- Born: October 1962 (age 63) Hefei, Anhui, China
- Education: Southwest University of Political Science and Law China University of Political Science and Law University of Melbourne
- Occupations: Law professor, jurist
- Known for: Criticism of Xi Jinping

= Xu Zhangrun =

Chinese jurist

Xu Zhangrun (许章润 (Xǔ Zhāngrùn); born October 1962) is a Chinese jurist. He was a professor of Jurisprudence and Constitutional Law at Tsinghua University in Beijing, and a research fellow with the Unirule Institute of Economics. His dissident writing having previously caused retributions by the authorities, in July 2020 he was detained for a week and subsequently barred from leaving Beijing. Observers believed this to be the result of an essay in which Xu sharply criticized the management of the COVID-19 pandemic in China under Paramount leader Xi Jinping.

==Education==
Xu received his bachelor's degree from the Southwest University of Political Science and Law, a master's from the China University of Political Science and Law, and in 2000 a PhD from the University of Melbourne.

==Research==
Xu's research specializes in jurisprudence, Western legal philosophy, constitutional theory, and the relationship between Confucianism and law. He is the author of a book on the Australian legal system.

=== Writing ===
In July 2018, Xu published an essay, translated as "Imminent Fears, Immediate Hopes", where he rebukes the recent policy shifts of Communist Party general secretary Xi Jinping, including the abolition of term limits and the restoration of a cult of personality, which is notable for being a rare expression of public dissent. The essay has been translated into English by Geremie Barmé. That essay received some commentary from Western scholars. Xu had been suspended and put under investigation. The article proposed to restore the Chinese Chairman's tenure system, namely, from the life tenure system instituted under Xi's rule on 11 March 2018 to the fixed-term system that perdured between 1982 and 2018. The article prompted discussion among Chinese people about the changes. Some supported it, while some were worried about the safety of Xu. The article was published at a time of tension in China, which included the China–United States trade war as well as reports of inner-conflicts among senior Chinese Communist Party officials. The article emphasized that the public, including bureaucratic officials, were concerned about personal safety issues as well as the direction of national development. Xu claimed that these fears were due to the breaking of four basic principles by the ruling class, namely, public security, respect of private property, tolerance of the population's life freedoms, and the term limit in political governance.

== Detention ==
In April 2019, friends reported that the authorities had prohibited Xu from leaving the country. He was stopped from boarding a flight to Japan on a trip authorized and funded by Tsinghua University. He was defended by other intellectuals, such as Zi Zhongyun, whose 2019 essay, "Mourning Tsinghua", attacked the action of Tsinghua authorities as the "latest round of 'book burning and burying scholars'".

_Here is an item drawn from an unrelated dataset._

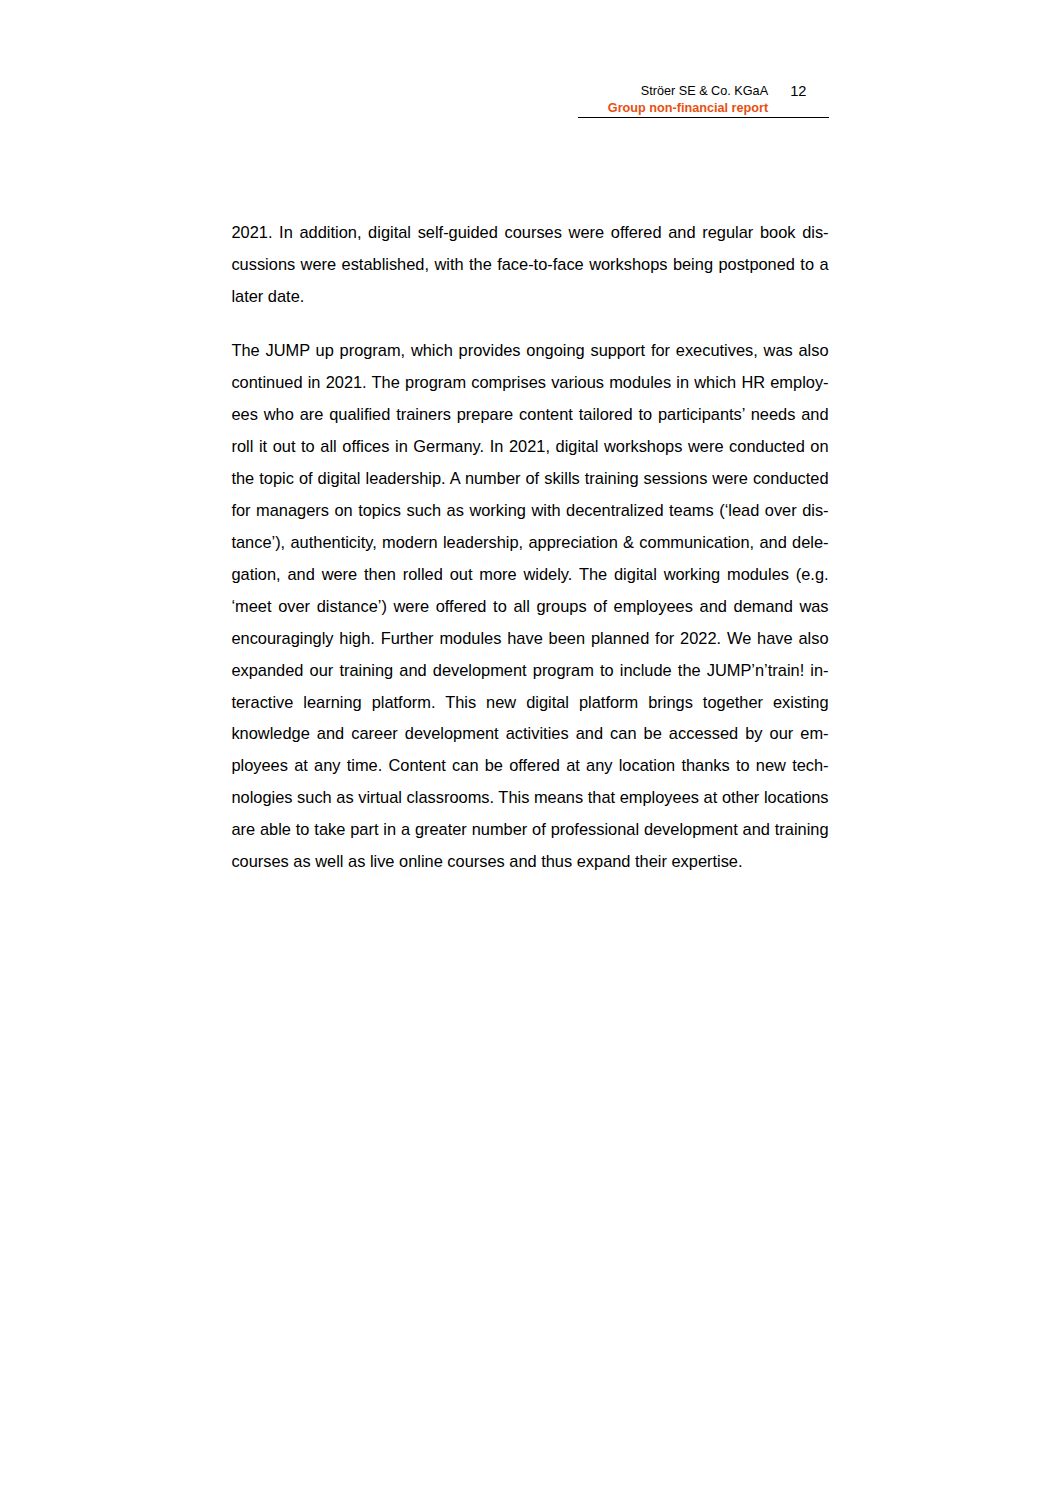| | Ströer SE & Co. KGaA Group non-financial report | 12 |
2021. In addition, digital self-guided courses were offered and regular book discussions were established, with the face-to-face workshops being postponed to a later date.
The JUMP up program, which provides ongoing support for executives, was also continued in 2021. The program comprises various modules in which HR employees who are qualified trainers prepare content tailored to participants’ needs and roll it out to all offices in Germany. In 2021, digital workshops were conducted on the topic of digital leadership. A number of skills training sessions were conducted for managers on topics such as working with decentralized teams (‘lead over distance’), authenticity, modern leadership, appreciation & communication, and delegation, and were then rolled out more widely. The digital working modules (e.g. ‘meet over distance’) were offered to all groups of employees and demand was encouragingly high. Further modules have been planned for 2022. We have also expanded our training and development program to include the JUMP’n’train! interactive learning platform. This new digital platform brings together existing knowledge and career development activities and can be accessed by our employees at any time. Content can be offered at any location thanks to new technologies such as virtual classrooms. This means that employees at other locations are able to take part in a greater number of professional development and training courses as well as live online courses and thus expand their expertise.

In February 2020, Xu published an essay, "Viral Alarm: When Fury Overcomes Fear", condemning the Chinese government's response to the COVID-19 outbreak. Xu describes how the government banned the reporting of factual information during the outbreak and connects this problem to a larger freedom of speech issue in China. After the publication of this essay, Xu disappeared and his friends were unable to get in touch with him for a time. His account on WeChat was suspended and his name was scrubbed from Weibo. According to his friends, the requirement of authorities for him to quarantine in Beijing after returning from a Chinese New Year holiday in Anhui, his home province, was a pretext for his de facto house arrest.

On 6 July 2020, Xu was detained by Chinese police at his home in Beijing, being accused of speaking critically about China's response to the COVID-19 pandemic. He was released from custody on 12 July 2020. Subsequently, Xu was fired from his job at Tsinghua University. Both the US State Department and High Representative of the Union for Foreign Affairs and Security Policy Josep Borrell, who mentioned Xu in connection with the 709 crackdown, said that the EU:

also expects the Chinese authorities to immediately and unconditionally release, without any restrictions on their movement or work, all lawyers and legal activists imprisoned or persecuted by the authorities for their work before and since the '709 crackdown', such as Yu Wensheng, Li Yuhan and Ge Jueping.

Following his arrest, Xu was blacklisted by vendors, and after his release, he was put on an online blacklist which barred him from receiving donations from the public. In September 2020, artist and book vendor Geng Xiaonan was arrested together with her husband, ostensibly on charges of illegal business activities, but Xu said it had been because she had spoken out in his support. He put himself at the forefront of an effort by Chinese dissidents to publicize the difficulties of the couple.

In an essay published in December 2020, Xu wrote about his experience of being permanently monitored by security cameras in his compound in Beijing; while remaining free, he was not allowed to leave the city.